Тихо ойкнув себе под нос, он приподнял веки. Два ясных голубоватых озера разглядывали его в упор. Только секунду спустя до него дошло, что это чьи-то глаза. Когда-нибудь в молодости от такого зрелища он непременно подскочил бы с воем до потолка. Однако после годов и даже десятилетий рядом с Пинки Пай это сделалось само собой разумеющимся — а, скорее, вообще обязательным.

— Приветик, Кэррот! Мне послышалось, ты что-то сказал, а потом грохнулся с лестницы. Что-то вроде «Это еще в каком смысле „подрался“?!» но я-то уж точно ни с кем не дралась а поэтому подумала может ты подумал что я крикнула что-то вроде «А, лимонные безе?» — но это ж полная бессмыслица так что я побежала тебя переспросить но тут вспомнила как ты бухнулся с лестницы а это-о-о…

Кэррот подождал, пока она переведет дыхание.

— …А это гораздо важней. Важнецки важней, я б сказала, так что я приволокла аптечку и перевязала тебя. Ну как, лучше?

Кэррот целую секунду переваривал ее словесный поток, после чего оглядел себя: действительно, его замотали в марлю.
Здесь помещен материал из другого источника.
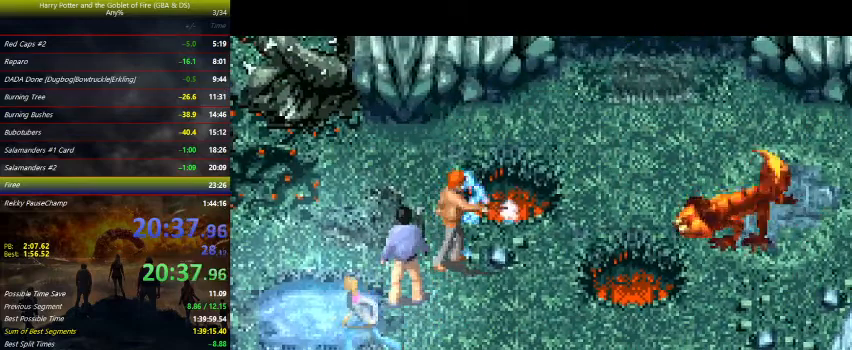
{"keys": ["down"], "events": [[400, "down", "down"]]}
Ну что тут скажешь: живешь с Пинки — принимай, не удивляйся.

— Э-э, да, Пинки, это самое я и сказал. Прости, что переполошил, — он с трудом поднялся на ноги.

Поборовшись чуток со сложной паутиной бинтов, он сделал шаг и опять растянулся на полу. Ноги путались в слоях белой ткани, покрывавшей все тело, отчего он походил на обитателя какой-нибудь древней гробницы.

— Ой-ей! — хихикнула Пинки. — Перестаралась, кажись, а? Ну-ка, давай помогу!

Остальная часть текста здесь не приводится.